I have one client who has already seen the wisdom of installing home automation systems. He did his research and he picked a platform that is able to handle a number of devices and that looks expandable into the future. But this is the early days of home automation and he is not wedded to that system and he will consider a better one of it comes along.

And here is how he sells it. He will sell the equipment directly to a customer, but he would prefer that they lease it over time by signing a term contract. He makes more money on the lease and customers find it easier to pay over time. He then charges a fee to install the system to cover his technician’s time. Finally, he offers a monthly fee that will cover the labor cost of adding additional devices onto the system later. This fees basically lets the customer pay you to have you come and sell them more hardware in the future.

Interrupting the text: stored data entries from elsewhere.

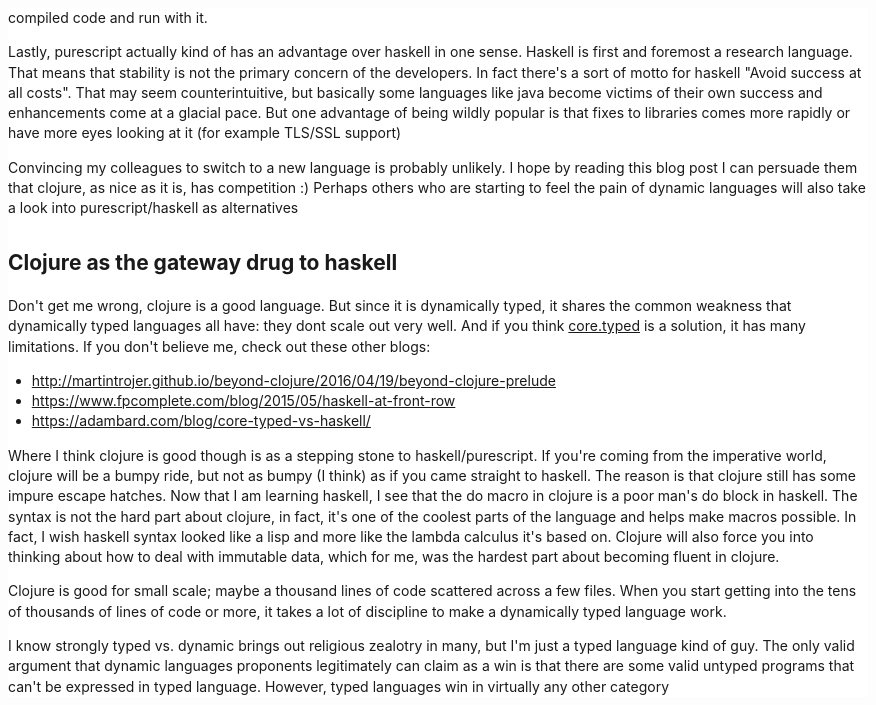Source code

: compiled code and run with it.

Lastly, purescript actually kind of has an advantage over haskell in one sense.  Haskell is first and foremost a
research language.  That means that stability is not the primary concern of the developers.  In fact there's a sort of
motto for haskell "Avoid success at all costs".  That may seem counterintuitive, but basically some languages like java
become victims of their own success and enhancements come at a glacial pace.  But one advantage of being wildly popular
is that fixes to libraries comes more rapidly or have more eyes looking at it (for example TLS/SSL support)

Convincing my colleagues to switch to a new language is probably unlikely.  I hope by reading this blog post I can
persuade them that clojure, as nice as it is, has competition :)  Perhaps others who are starting to feel the pain of
dynamic languages will also take a look into purescript/haskell as alternatives

## Clojure as the gateway drug to haskell

Don't get me wrong, clojure is a good language.  But since it is dynamically typed, it shares the common weakness that
dynamically typed languages all have:  they dont scale out very well.  And if you think [core.typed][-cljtype] is a
solution, it has many limitations.  If you don't believe me, check out these other blogs:

- <http://martintrojer.github.io/beyond-clojure/2016/04/19/beyond-clojure-prelude>
- <https://www.fpcomplete.com/blog/2015/05/haskell-at-front-row>
- <https://adambard.com/blog/core-typed-vs-haskell/>

Where I think clojure is good though is as a stepping stone to haskell/purescript.  If you're coming from the imperative
world, clojure will be a bumpy ride, but not as bumpy (I think) as if you came straight to haskell.  The reason is that
clojure still has some impure escape hatches.  Now that I am learning haskell, I see that the do macro in clojure is a
poor man's do block in haskell.  The syntax is not the hard part about clojure, in fact, it's one of the coolest parts
of the language and helps make macros possible.  In fact, I wish haskell syntax looked like a lisp and more like the
lambda calculus it's based on.  Clojure will also force you into thinking about how to deal with immutable data, which
for me, was the hardest part about becoming fluent in clojure.

Clojure is good for small scale; maybe a thousand lines of code scattered across a few files.  When you start getting
into the tens of thousands of lines of code or more, it takes a lot of discipline to make a dynamically typed language
work.

I know strongly typed vs. dynamic brings out religious zealotry in many, but I'm just a typed language kind of guy.
The only valid argument that dynamic languages proponents legitimately can claim as a win is that there are some valid
untyped programs that can't be expressed in typed language.  However, typed languages win in virtually any other
category


[-purescript]: http://purescript.org
[-ps-book]: https://leanpub.com/purescript/read
[-mdn-javascript]: https://developer.mozilla.org/en-US/docs/Web/JavaScript
[-lyah]: http://learnyouahaskell.com/chapters
[-clojure]: http://clojure.org
[-node]: https://nodejs.org/en/
[-frege]: https://github.com/Frege/frege
[-jdbus]: https://dbus.freedesktop.org/doc/dbus-java/
[-dbus-native]: https://github.com/sidorares/node-dbus
[-phei]: https://github.com/rarebreed/pheidippides
[-boot]: http://boot-clj.com
[-lein]: http://leiningen.org
[-pypy]: http://pypy.org
[-metaspace]: https://dzone.com/articles/java-8-permgen-metaspace
[-ss]: http://crunchify.com/jvm-tuning-heapsize-stacksize-garbage-collection-fundamental/
[-common-js]: http://www.commonjs.org
[-npm]: https://docs.npmjs.com
[-amd]: https://github.com/amdjs/amdjs-api
[-es6]: http://exploringjs.com/es6/ch_modules.html
[-webpack]: http://webpack.github.io/docs/
[-requirejs]: http://requirejs.org
[-gulp]: http://gulpjs.com
[-pulp]: https://github.com/bodil/pulp
[-bower]: http://bower.io
[-elm]: http://elm-lang.org
[-cont-monad]: https://leanpub.com/purescript/read#leanpub-auto-callback-hell
[-async]: https://github.com/clojure/core.async
[-cljscript]: https://github.com/clojure/clojurescript/wiki
[-cljtype]: https://github.com/clojure/core.typed
[-direct-linking]: http://clojure.org/reference/compilation#directlinking
[-stack]: http://docs.haskellstack.org/en/stable/README/
[-atom]: http://atom.io
[-diff]: https://github.com/purescript/purescript/wiki/Differences-from-Haskell
[-cockpit]: http://cockpit-project.org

So what does he automate? There are a few obvious things. You connect this to the thermostat so that customers can easily change the temperature by time of day for comfort and to save money. And there is the old standby of putting light switches on the system so that they can be set to turn on and off when you wish.

But with a good home automation you can also tie in to security systems, irrigation systems, audio-visual systems, and a host of other devices like alarm clocks, smart door locks, blinds, coffee pots, you name it. With the advent of the Internet of Things, more and more devices in your house are going to have a WiFi or bluetooth interface.

A home automation system can save customers money. For instance, along with controlling the thermostat a customer can tie the system into smart blinds. The blinds can raise and lower at pre-set times to welcome the day, but more importantly to save energy by selectively blocking or letting in the sun depending upon the time of day and time of year.

You can also use motion detectors in the system so that a room responds when you enter by turning on the lights and playing your streaming Frank Sinatra. The number of options for a customer is almost unlimited and this is what homeowners find intriguing but also what they find daunting.  There are a ton of home automation systems on the market that will easily do stuff like automate the lights. But it takes programming to do the more complicated (and fun!) stuff. It’s a little more complicated if you want your house to remind you that tomorrow is your anniversary.

And the systems can all be accessed from the customer’s smart phone. The beauty of this is that you can also pre-set alarms. For instance, a customer can have the house tell them if the temperature goes warmer or colder than the pre-set temperature range. They can have the house send them a text every time somebody comes to the front door. They can check in to see that the pets or the kids aren’t killing each other just yet.

Not all home automation is serious. There are silly devices available that can be tied into these systems. Just last week I saw an egg tray that will tell you how many eggs you have left in the fridge. Doesn’t make sense to me, but if a customer wants that, then let’s make it work!